Furthermore, to investigate the transport function of our model, microsphere transport was examined in both the co-cultures and monocultures. The number of transported particles was significantly increased in the co-cultures (Fig. 6). Before and after the particle transport assay, the TEER values of each monolayer were not change, indicating that the integrity of the monolayers was maintained during the transport assay. Increased particle transport is a typical feature of M cell models [20, 31]. These results suggest that Raji cells induce C2BBe1 cell differentiation.

Finally, to investigate whether the co-cultures are able to transport non-invasive bacteria, we observed L. casei IGM393 transport across the monolayers. The number of transported L. casei was significantly increased in the basolateral compartments of the co-cultures compared to those of the monocultures (Fig. 7). Consequently, it was shown that the co-cultures were capable of incorporating even non-pathogenic and non-invasive lactic acid bacteria. However, in a few monocultures, a similar level of L. casei transport was found. It was reported that the differentiation of Caco-2 cells into M cell like-cells occurred without lymphocyte treatment, and a similar phenomenon was also seen in our experiment [22].

Recently, it has been suggested that the induction of M cell features in Caco-2 monolayers is mediated by direct contact between Caco-2 and Raji cells, soluble factors such as those found in the Raji cell culture supernatant, and/or macrophage migration inhibitory factor (MIF) [21, 30, 32]. However, neither the Raji cell culture supernatant nor MIF efficiently induced the differentiation of C2BBe1 monolayers in our experiment. The differences in the results between the above studies and ours might have been due to the different Caco-2 subclones and culture conditions used including differences in the FBS used. At the very least, the presence of Raji cells is important in our C2BBe1 model.

C2BBe1 cells co-cultured with murine Peyer’s patch lymphocytes showed M cell-like features such as disordered apical membrane brush borders and bacterial transport [25]. That model was constructed with an established human cell culture and primary mouse cells which were isolated from mouse Peyer’s patch.

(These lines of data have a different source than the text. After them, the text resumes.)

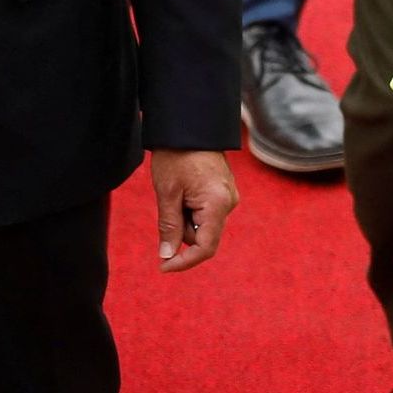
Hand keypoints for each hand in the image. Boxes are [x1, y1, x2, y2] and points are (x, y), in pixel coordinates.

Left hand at [148, 148, 239, 272]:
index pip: (205, 248)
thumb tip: (168, 257)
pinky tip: (183, 189)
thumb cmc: (176, 156)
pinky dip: (190, 208)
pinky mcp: (224, 191)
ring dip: (184, 217)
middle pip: (202, 236)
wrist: (189, 125)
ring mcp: (229, 196)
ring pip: (203, 224)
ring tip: (176, 190)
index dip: (184, 262)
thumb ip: (170, 227)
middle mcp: (229, 202)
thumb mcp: (167, 193)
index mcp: (218, 204)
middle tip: (168, 202)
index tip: (163, 267)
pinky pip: (206, 212)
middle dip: (181, 229)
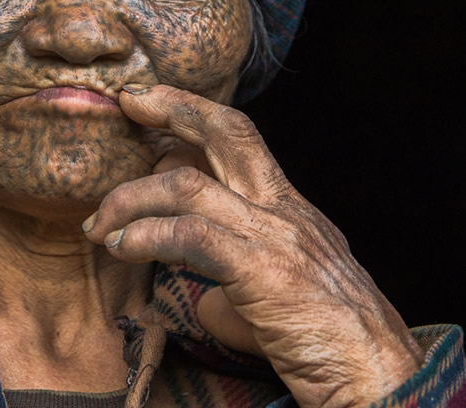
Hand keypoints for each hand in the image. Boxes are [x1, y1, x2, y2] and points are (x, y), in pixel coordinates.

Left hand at [83, 85, 423, 407]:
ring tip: (101, 226)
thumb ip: (230, 281)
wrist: (379, 376)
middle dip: (174, 107)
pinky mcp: (263, 270)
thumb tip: (200, 292)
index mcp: (289, 209)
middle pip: (229, 132)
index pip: (241, 139)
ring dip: (131, 200)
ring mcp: (276, 235)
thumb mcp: (272, 297)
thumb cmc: (324, 342)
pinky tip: (123, 247)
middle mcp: (285, 209)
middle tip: (127, 103)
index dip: (193, 114)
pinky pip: (192, 236)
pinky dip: (147, 236)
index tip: (149, 104)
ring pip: (188, 186)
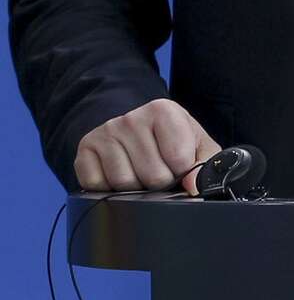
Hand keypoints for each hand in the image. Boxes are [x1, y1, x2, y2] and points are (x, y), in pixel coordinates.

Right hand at [74, 99, 220, 194]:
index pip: (179, 160)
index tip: (179, 162)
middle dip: (160, 181)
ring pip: (125, 183)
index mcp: (163, 110)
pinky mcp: (83, 151)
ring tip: (139, 171)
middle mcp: (130, 118)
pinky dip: (109, 189)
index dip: (182, 171)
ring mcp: (104, 134)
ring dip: (136, 187)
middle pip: (152, 176)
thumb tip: (194, 186)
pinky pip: (97, 186)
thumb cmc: (170, 139)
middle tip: (159, 168)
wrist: (133, 128)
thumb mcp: (196, 143)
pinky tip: (118, 173)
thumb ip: (204, 164)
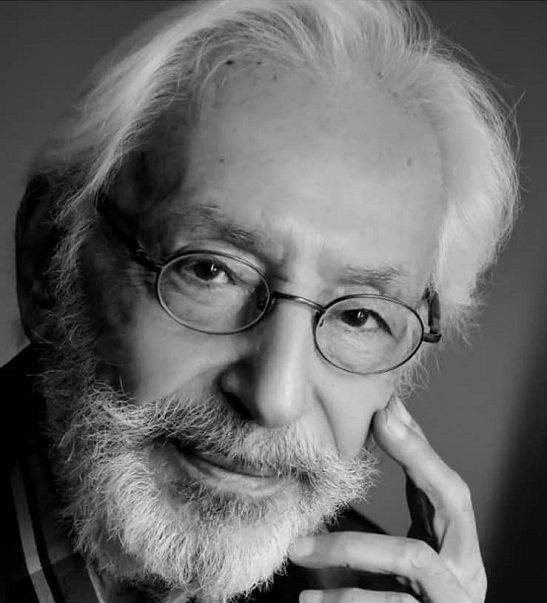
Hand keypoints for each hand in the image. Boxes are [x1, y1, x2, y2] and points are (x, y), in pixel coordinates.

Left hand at [288, 396, 486, 601]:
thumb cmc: (412, 598)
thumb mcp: (407, 547)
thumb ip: (404, 499)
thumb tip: (386, 422)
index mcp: (456, 546)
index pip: (444, 483)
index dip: (418, 445)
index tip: (383, 410)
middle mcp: (466, 569)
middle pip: (452, 501)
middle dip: (414, 457)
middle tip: (377, 426)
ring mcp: (453, 600)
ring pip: (411, 558)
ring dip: (351, 544)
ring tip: (298, 549)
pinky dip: (348, 599)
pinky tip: (309, 599)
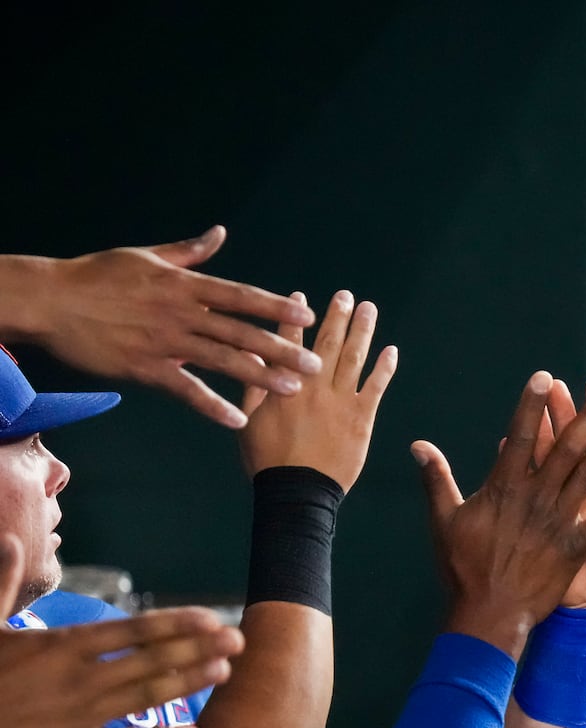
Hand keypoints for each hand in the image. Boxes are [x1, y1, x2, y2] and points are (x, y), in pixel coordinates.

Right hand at [0, 535, 244, 727]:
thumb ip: (1, 583)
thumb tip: (11, 540)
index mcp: (60, 646)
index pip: (131, 630)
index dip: (175, 624)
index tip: (209, 617)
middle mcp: (78, 679)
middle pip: (150, 661)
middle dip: (198, 649)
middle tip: (239, 639)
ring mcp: (78, 717)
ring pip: (145, 698)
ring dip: (188, 684)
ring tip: (224, 671)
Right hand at [28, 226, 321, 428]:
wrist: (52, 300)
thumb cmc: (97, 276)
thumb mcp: (146, 257)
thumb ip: (189, 252)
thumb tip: (219, 233)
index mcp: (185, 286)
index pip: (240, 296)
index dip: (275, 306)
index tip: (306, 315)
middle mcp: (182, 313)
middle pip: (241, 332)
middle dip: (282, 347)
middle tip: (316, 364)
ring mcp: (165, 342)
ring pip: (222, 360)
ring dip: (260, 376)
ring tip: (292, 389)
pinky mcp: (146, 368)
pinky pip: (186, 389)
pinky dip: (213, 405)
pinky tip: (237, 420)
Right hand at [239, 290, 396, 491]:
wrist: (298, 491)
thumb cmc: (268, 460)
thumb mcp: (250, 420)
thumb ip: (254, 386)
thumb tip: (254, 357)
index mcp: (283, 385)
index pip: (289, 343)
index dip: (295, 318)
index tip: (301, 296)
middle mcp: (313, 387)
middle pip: (327, 343)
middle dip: (337, 316)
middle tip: (346, 295)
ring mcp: (339, 401)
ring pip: (353, 357)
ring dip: (362, 331)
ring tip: (368, 309)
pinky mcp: (361, 418)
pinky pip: (375, 386)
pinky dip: (384, 367)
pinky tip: (390, 350)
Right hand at [412, 373, 585, 655]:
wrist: (486, 614)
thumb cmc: (462, 567)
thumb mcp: (444, 520)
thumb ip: (436, 479)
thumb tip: (418, 445)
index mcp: (503, 488)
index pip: (521, 437)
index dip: (533, 406)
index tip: (545, 377)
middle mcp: (534, 499)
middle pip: (566, 449)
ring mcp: (557, 522)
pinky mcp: (575, 546)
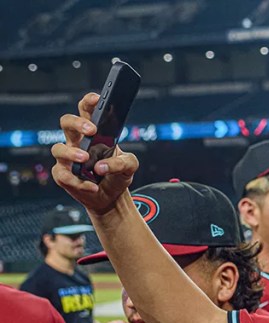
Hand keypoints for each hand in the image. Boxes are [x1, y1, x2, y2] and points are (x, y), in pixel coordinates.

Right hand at [50, 93, 137, 213]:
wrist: (110, 196)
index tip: (98, 99)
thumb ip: (124, 162)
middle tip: (91, 130)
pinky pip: (64, 176)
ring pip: (58, 148)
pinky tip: (93, 186)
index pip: (86, 110)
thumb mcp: (129, 166)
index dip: (89, 102)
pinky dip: (79, 182)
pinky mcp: (62, 175)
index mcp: (93, 133)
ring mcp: (67, 158)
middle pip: (66, 122)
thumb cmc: (117, 174)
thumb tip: (101, 166)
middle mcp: (77, 141)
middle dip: (77, 123)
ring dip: (71, 153)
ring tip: (86, 159)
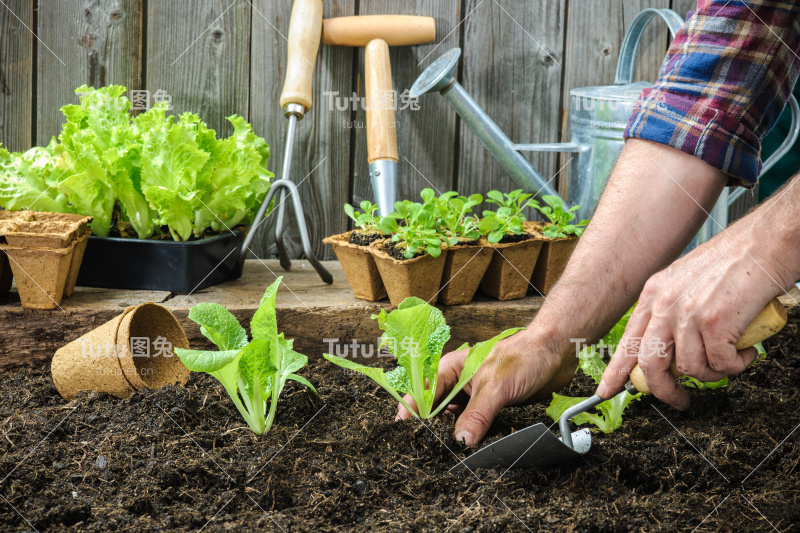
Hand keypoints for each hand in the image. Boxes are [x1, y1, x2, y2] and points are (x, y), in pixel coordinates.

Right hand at [396, 331, 576, 445]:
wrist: (556, 353)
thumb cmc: (524, 356)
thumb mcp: (495, 387)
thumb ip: (477, 415)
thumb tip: (460, 441)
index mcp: (451, 369)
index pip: (422, 393)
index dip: (411, 412)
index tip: (403, 432)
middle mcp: (459, 382)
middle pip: (435, 409)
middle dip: (430, 427)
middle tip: (425, 449)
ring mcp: (474, 395)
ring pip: (454, 419)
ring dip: (451, 434)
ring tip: (444, 453)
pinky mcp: (491, 406)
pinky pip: (474, 424)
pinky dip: (470, 436)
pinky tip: (469, 448)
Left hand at [597, 226, 789, 408]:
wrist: (765, 243)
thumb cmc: (734, 263)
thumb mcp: (685, 282)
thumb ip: (671, 313)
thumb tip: (671, 350)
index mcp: (654, 294)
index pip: (627, 340)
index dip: (616, 371)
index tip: (606, 391)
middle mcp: (665, 304)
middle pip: (650, 364)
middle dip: (664, 390)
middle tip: (679, 401)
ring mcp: (688, 313)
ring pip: (691, 369)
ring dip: (714, 374)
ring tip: (730, 359)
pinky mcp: (714, 322)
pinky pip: (720, 365)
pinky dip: (736, 365)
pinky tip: (744, 351)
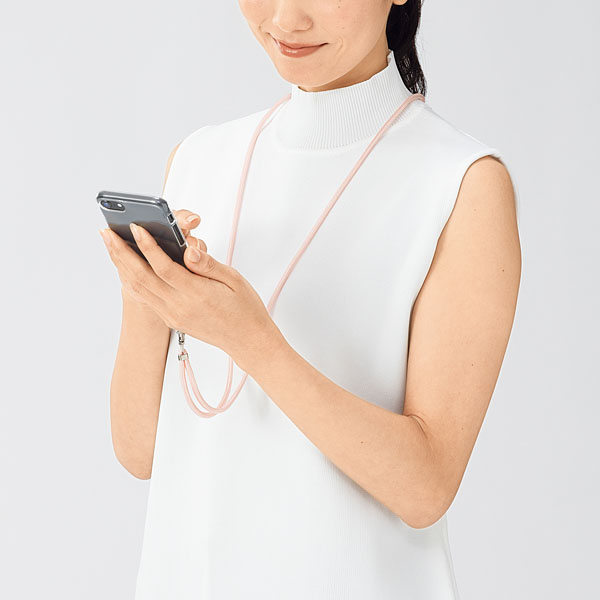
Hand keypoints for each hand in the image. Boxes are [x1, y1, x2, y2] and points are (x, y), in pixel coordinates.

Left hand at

On the other hand, our model was based entirely on established human cell lines. Hence, it is thought that our model is a homologous co-culture like the in vitro human M cell model compared with previous murine Peyer’s patch model reported by Corr et al. in 2006 [25].

However, the LAB transport efficiency of our model is lower than that of the murine Peyer’s patch model. This difference might be due to the induction efficiency of C2BBe1 differentiation during co-culture because Peyer’s patches contain a variety of immunocompetent cells. To obtain an efficient differentiation model, improvements in the culture conditions such as ensuring the close contact of C2BBe1 cells and Raji cells will be necessary [21]. Alternatively, there might be differences between the abilities of L. salivarius and L. casei to adhere to intestinal epithelial cells and Peyer’s patch cells [33, 34]. However, it remains to be determined whether the uptake of LAB by M cells is a specific or non-specific response.

In this study, to establish a more homologous co-culture model using C2BBe1 cells, C2BBe1 cells were co-cultured with Raji B cells. We demonstrated that Raji cells induced C2BBe1 cells to differentiate in a manner similar to Caco-2 cells that had been co-cultured with murine Peyer’s patch cells and the cells used in a number of other in vitro M cell models. Therefore, we consider that our C2BBe1 co-cultured model is a useful M cell model. As the interactions between M cells and LAB are poorly understood, investigations of these interactions would help to elucidate the mechanisms of immunostimulation by lactic acid bacteria. Furthermore, our M cell model might contribute not only to examinations of the factors that affect the adhesion and uptake of lactic acid bacteria by M cells but also to studies selecting M cell targeted bacterial strains as vehicles for mucosal vaccine delivery.